▶ [Brief A]: Express the stretch of the listing from the line containing "Lien social, accès accompagné, expression" through the final line of the listing, both included, as a Markdown table with the columns Row and Line text. Leave out blank lines.

(Beginning of Supplied text)

1. This anechoic chamber was used to isolate and test the 3D-printed antennas to 40 GHz.

To help RF/microwave engineers better understand the capabilities of antennas produced by 3D printing, Antenna Test Lab Company modeled printed, metallized, and tested a family of 15-dBi standard-gain horns for use from 2 to 40 GHz. The company is a professional antenna test laboratory with anechoic chamber (Fig. 1) to isolate antennas under test from outside RF/microwave energy sources and signals.

Some trial-and-error is involved in the process of producing and characterizing these antennas, especially over such a wide frequency range, but the benefits of 3D printing can be dramatic. For example, commercially available standard gain horns are typically quite expensive, with price tags ranging from $500 to $1500 depending on frequency range. Once the expense of learning how to print RF/microwave antennas has passed, compare those prices to the cost of producing a 3D standard gain horn at microwave frequencies for about $1.

(End of Supplied text)
(Beginning of Data extract)

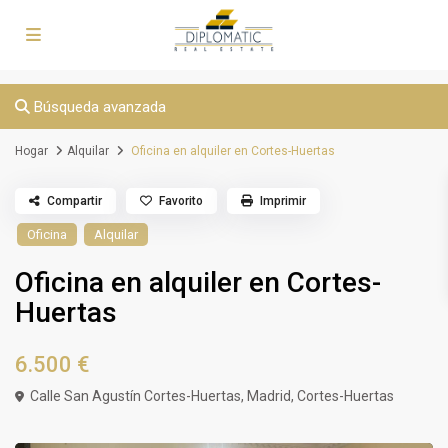
Búsqueda avanzada
Hogar
Alquilar
Oficina en alquiler en Cortes-Huertas
Compartir
Favorito
Imprimir
Oficina
Alquilar
Oficina en alquiler en Cortes-
Huertas
6.500 €
Calle San Agustín Cortes-Huertas,
Madrid
,
Cortes-Huertas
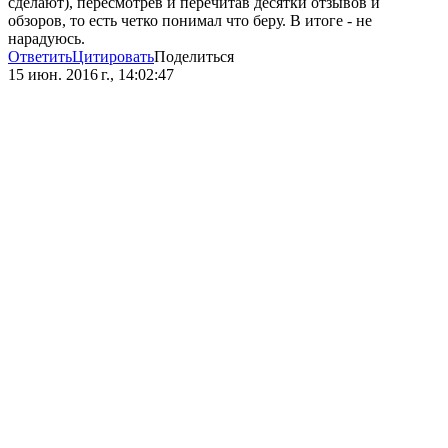
сделают), пересмотрев и перечитав десятки отзывов и
обзоров, то есть четко понимал что беру. В итоге - не
нарадуюсь.
Ответить
Цитировать
Поделиться
15 июн. 2016 г., 14:02:47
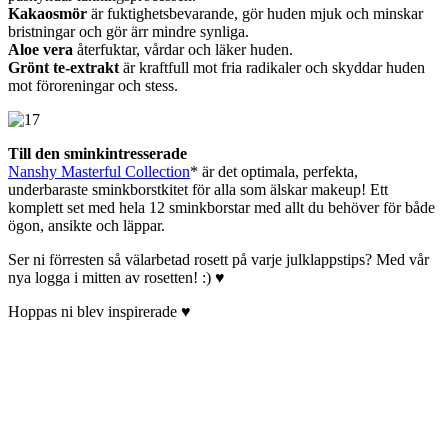
Kakaosmör
är fuktighetsbevarande, gör huden mjuk och minskar
bristningar och gör ärr mindre synliga.
Aloe vera
återfuktar, vårdar och läker huden.
Grönt te-extrakt
är kraftfull mot fria radikaler och skyddar huden
mot föroreningar och stess.
Till den sminkintresserade
Nanshy Masterful Collection
* är det optimala, perfekta,
underbaraste sminkborstkitet för alla som älskar makeup! Ett
komplett set med hela 12 sminkborstar med allt du behöver för både
ögon, ansikte och läppar.
Ser ni förresten så välarbetad rosett på varje julklappstips? Med vår
nya logga i mitten av rosetten! :) ♥
Hoppas ni blev inspirerade ♥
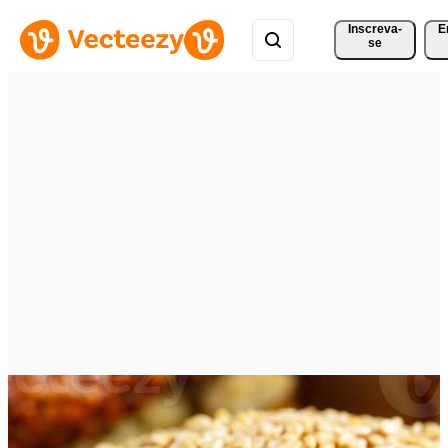
Inscreva-
E
se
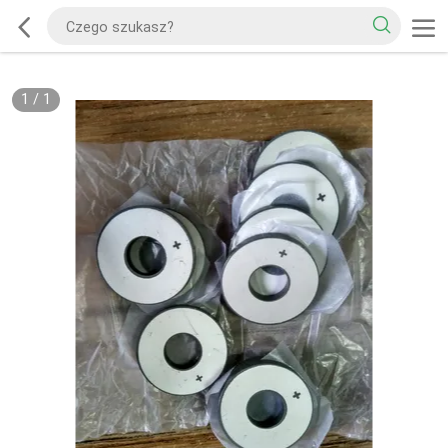
1
/
1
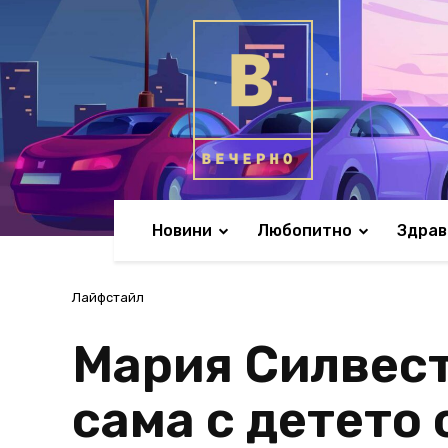
Новини
Любопитно
Здрав
Лайфстайл
Мария Силвест
сама с детето 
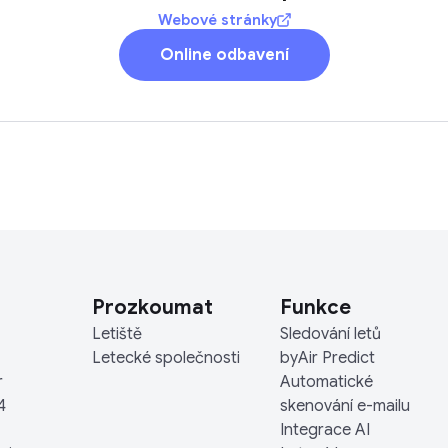
Webové stránky
Online odbavení
Prozkoumat
Funkce
Letiště
Sledování letů
Letecké společnosti
byAir Predict
r
Automatické
4
skenování e-mailu
Integrace AI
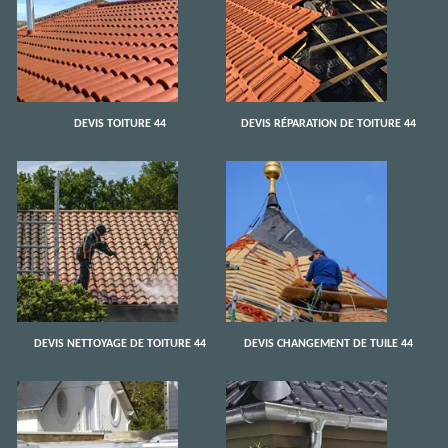
DEVIS TOITURE 44
DEVIS RÉPARATION DE TOITURE 44
DEVIS NETTOYAGE DE TOITURE 44
DEVIS CHANGEMENT DE TUILE 44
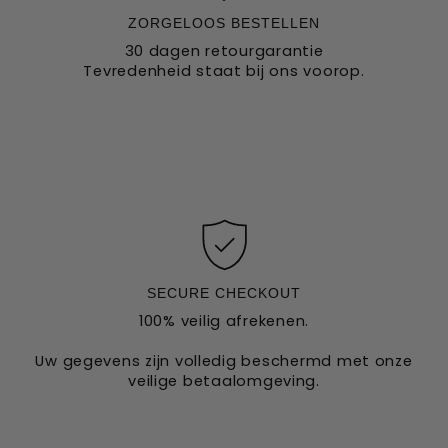
ZORGELOOS BESTELLEN
30 dagen retourgarantie
Tevredenheid staat bij ons voorop.
SECURE CHECKOUT
100% veilig afrekenen.
Uw gegevens zijn volledig beschermd met onze
veilige betaalomgeving.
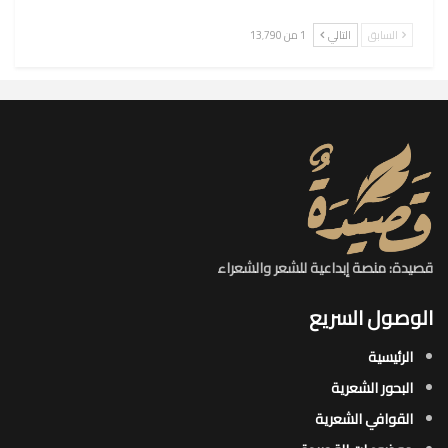
السابق
التالي
1 من 13٬790
قصيدة: منصة إبداعية للشعر والشعراء
الوصول السريع
الرئيسية
البحور الشعرية​
القوافي الشعرية​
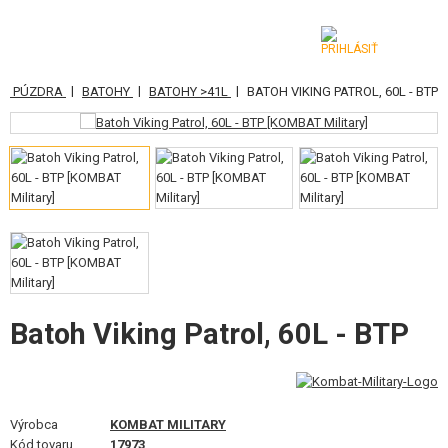
|
|
|
MY, PÚZDRA
BATOHY
BATOHY >41L
BATOH VIKING PATROL, 60L - BTP
KATEGÓRIE
AIRSOFTOVÉ ZBRANE
VZDUCHOVÉ ZBRANE, PRAKY
GRANÁTOMETY, GRANÁTY
GULIČKY, PLYN
AKUMULÁTORY, NABÍJAČKY
Batoh Viking Patrol, 60L - BTP
ZÁSOBNÍKY, PLNIČKY
OKULIARE, MASKY
Výrobca
KOMBAT MILITARY
Kód tovaru
17973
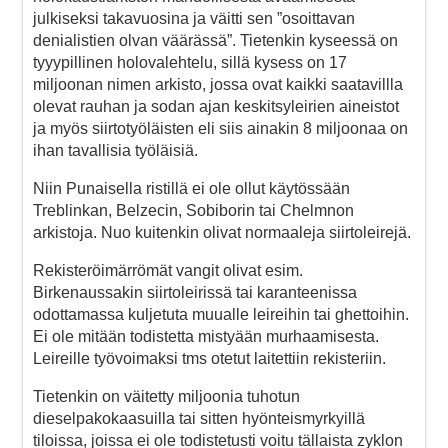
julkiseksi takavuosina ja väitti sen ”osoittavan
denialistien olvan väärässä”. Tietenkin kyseessä on
tyyypillinen holovalehtelu, sillä kysess on 17
miljoonan nimen arkisto, jossa ovat kaikki saatavillla
olevat rauhan ja sodan ajan keskitsyleirien aineistot
ja myös siirtotyöläisten eli siis ainakin 8 miljoonaa on
ihan tavallisia työläisiä.
Niin Punaisella ristillä ei ole ollut käytössään
Treblinkan, Belzecin, Sobiborin tai Chelmnon
arkistoja. Nuo kuitenkin olivat normaaleja siirtoleirejä.
Rekisteröimärrömät vangit olivat esim.
Birkenaussakin siirtoleirissä tai karanteenissa
odottamassa kuljetuta muualle leireihin tai ghettoihin.
Ei ole mitään todistetta mistyään murhaamisesta.
Leireille työvoimaksi tms otetut laitettiin rekisteriin.
Tietenkin on väitetty miljoonia tuhotun
dieselpakokaasuilla tai sitten hyönteismyrkyillä
tiloissa, joissa ei ole todistetusti voitu tällaista zyklon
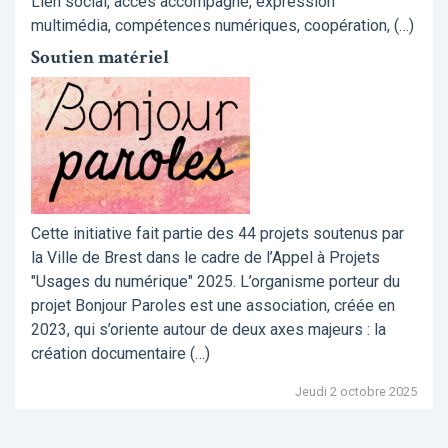
Lien social, accès accompagné, expression
multimédia, compétences numériques, coopération, (…)
Soutien matériel
Cette initiative fait partie des 44 projets soutenus par
la Ville de Brest dans le cadre de l’Appel à Projets
"Usages du numérique" 2025. L’organisme porteur du
projet Bonjour Paroles est une association, créée en
2023, qui s’oriente autour de deux axes majeurs : la
création documentaire (…)
Jeudi 2 octobre 2025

(End of Data extract)

▶ [Brief B]: Supply the next part of the passage on 3D-printed standard-gain horn antennas, continuing after its final sentence.

▶ [Result A]:
| Row | Line text |
|---|---|
| 1 | Lien social, accès accompagné, expression |
| 2 | multimédia, compétences numériques, coopération, (…) |
| 3 | Soutien matériel |
| 4 | Cette initiative fait partie des 44 projets soutenus par |
| 5 | la Ville de Brest dans le cadre de l’Appel à Projets |
| 6 | "Usages du numérique" 2025. L’organisme porteur du |
| 7 | projet Bonjour Paroles est une association, créée en |
| 8 | 2023, qui s’oriente autour de deux axes majeurs : la |
| 9 | création documentaire (…) |
| 10 | Jeudi 2 octobre 2025 |

▶ [Result B]:
The 2- to 40-GHz frequency range was chosen for antenna testing to encompass the practical limits of current 3D-printing technology. At S-band frequencies (2 to 4 GHz), a 15-dBi standard gain horn is about the size of a salad bowl and requires the use of a large-format printer to produce. It can also be printed in sections; the sections are combined to form a larger antenna. Since this S-band frequency range includes Wi-Fi, it should have a great deal of appeal for experimenters despite the antenna’s large size.

2. A variety of different antenna types and sizes can be formed by 3D-printing plastic foundations that are subsequently coated with conductive paints.

At Ka-band frequencies (26 to 40 GHz), the smaller wavelengths will result in a much smaller antenna—the same 15-dBi standard gain horn will fit into the palm of the hand (Fig. 2). The smaller dimensions of the antenna will also challenge the tolerance capabilities of typical 3D printers. Since test equipment, such as signal generators and vector network analyzers (VNAs), can be quite expensive for use above 40 GHz, these 3D antenna experiments were limited to a top frequency of 40 GHz.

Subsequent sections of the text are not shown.